Has there ever been a hardcover edition of Pendragon? My paperback is tattered and torn and I'd much rather have a nice hardcover that will withstand my usage.
5th edition was in hardcover.
http://www.gspendragon.com/publicationhistory/2000s.html#KAP5
And apparently 5.1 is available as a POD hardcover:
http://www.drivethrurpg.com/product/81449/King-Arthur-Pendragon-Edition-51
You can find the 5.1 edition in hardcover (http://www.drivethrurpg.com/product/81449/King-Arthur-Pendragon-Edition-51), on drivethru the 5th edition is only available in softcover I'm afraid.
Hmm...I have 4th currently and like it a lot due to the many options incorporated from prior supplements. Any experts know what the differences are betwixt 4th and "5.1"?
Quote from: Matt;835175Hmm...I have 4th currently and like it a lot due to the many options incorporated from prior supplements. Any experts know what the differences are betwixt 4th and "5.1"?
5.1 strips the game back down to its essential core, removes the magic system and shifts the default starting point from the middle of Arthur's reign to the start of Uther's.
4th Edition is also available from DriveThruRPG, but only in PDF. It's a $10 PDF, so you might be able to find someplace to get it printed and bound for a reasonable overall investment.
5e, combined with the Great Pendragon Campaign book (also a hardcover) is the true masterpiece of Pendragon.
Okay, why the Great Pendragon Campaign? Don't have it (or 5th, for that matter).
It's heralded as one of the most epic campaigns ever published.
It spans about 80 years and handles multiple generations of knight player-characters, spanning the time between the middle of Uther's reign to the death of Arthur. It even covers advances in arms, armor, fortifications, and culture during the eight periods it addresses.
It contains writeups of many key locations, around 50ish creatures, tons of major NPCs, and incorporates a possible hundred scenarios (some are just adventure seeds, others more fleshed out).
The only complaints I've ever heard about it are that it lacks an index, and that at times, the scenarios have a lot of "your knights are there when this important thing happens", rather than being them participating in the actual events. It is not a ready-to-use book, but instead is a campaign road-map.
Quote from: Jason D;835781The only complaints I've ever heard about it are that it lacks an index, and that at times, the scenarios have a lot of "your knights are there when this important thing happens", rather than being them participating in the actual events.

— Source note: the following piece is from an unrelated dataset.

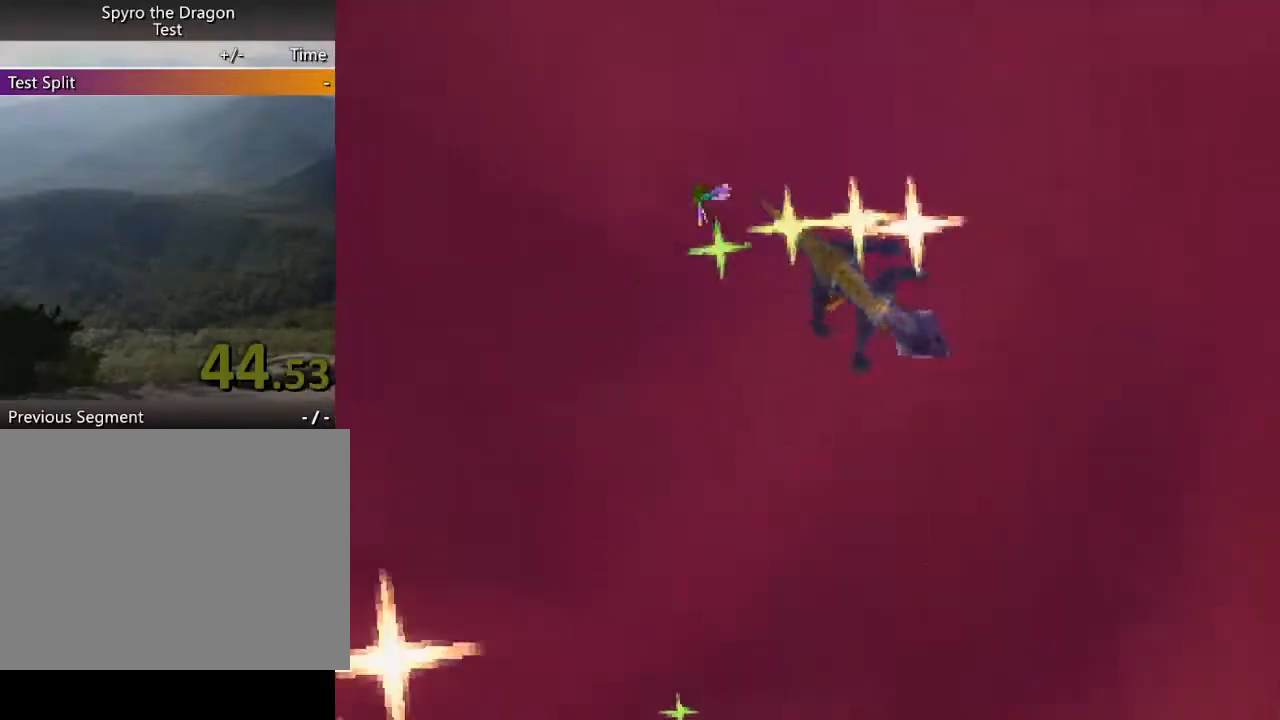
{"buttons": [], "left_stick": "center", "events": []}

It is not a ready-to-use book, but instead is a campaign road-map.
Huh. A PDF index exists--I've got a copy on my hard drive dated from August 2006--but it doesn't appear to be on DriveThruRPG or anywhere else online.
Given that it's 18 pages long, I understand why it didn't get included in the print edition, but I'm surprised that it's fallen through the cracks of the Internet.

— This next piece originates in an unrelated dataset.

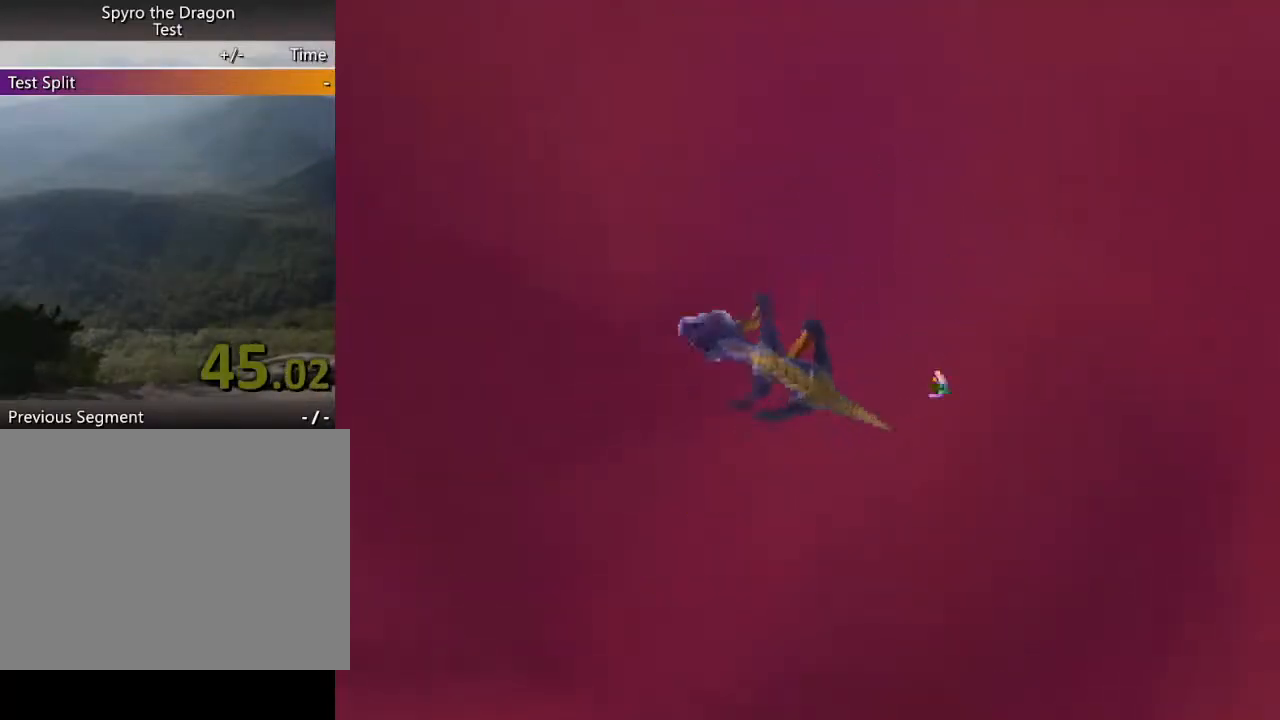
{"buttons": [], "left_stick": "center", "events": []}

Quote from: Matt;835629Okay, why the Great Pendragon Campaign? Don't have it (or 5th, for that matter).
The GPC is indeed probably the greatest campaign book ever written for any RPG ever.
It gives you all the material you need to run an 80-game-year campaign. Note: it doesn't quite do all the work, but it gives you all the framework to handle it.
I hope that with Dark Albion: The Rose War, I've managed to done something that at least comes close to how awesome the GPC is, in terms of giving GMs everything they need to know for a 30-year long campaign.